Extract 5 word before and after an element

ROCXY · June 17th, 2010, 12:31 PM

Hi All,

I have XML content for text content validation. I really have no idea on what XSLT function has to be used; Sorry! for not adding any tried out XSL codes. Any one can sharing a small hint on what function is to be used would help be more .

Input:
<p>This is a paragraph First Second Third 4 Five <cv>many words and more words<cv> six seven 8 nine ten the paragraph ends

Expected Output:
<p>This is a paragraph
<td>First Second Third 4 Five</td><td>many words and more words</td>
<td>six seven 8 nine ten</td>
the paragraph ends</p>

Any help would be grateful.

Martin Honnen · June 17th, 2010, 01:04 PM

Please tell us whether you are looking for an XSLT 2.0 or 1.0 solution. With XSLT 2.0 you could process the preceding-sibling and following-sibling, tokenize them and then wrap the tokens you want to wrap.
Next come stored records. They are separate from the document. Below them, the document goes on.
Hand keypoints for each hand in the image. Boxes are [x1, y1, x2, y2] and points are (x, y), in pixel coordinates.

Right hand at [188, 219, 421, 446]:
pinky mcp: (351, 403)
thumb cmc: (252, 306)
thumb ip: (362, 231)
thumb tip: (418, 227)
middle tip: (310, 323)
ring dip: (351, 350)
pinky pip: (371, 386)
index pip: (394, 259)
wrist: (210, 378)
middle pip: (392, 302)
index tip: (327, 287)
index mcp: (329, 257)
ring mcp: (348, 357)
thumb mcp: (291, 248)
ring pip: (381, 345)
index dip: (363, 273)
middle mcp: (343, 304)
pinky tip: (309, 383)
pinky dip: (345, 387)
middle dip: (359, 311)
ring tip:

mhkay · June 17th, 2010, 01:10 PM

If you only want the words, then (assuming XSLT 2.0) something of the form tokenize(following-sibling::text(),'\W')[position() lt 6] or tokenize(preceding-sibling::text(),'\W')[position() gt last()-5] should do the trick. However, this loses the separators between the words. If it's necessary to retain the separators as well as the words, then a more complex solution using xsl:analyze-string is called for.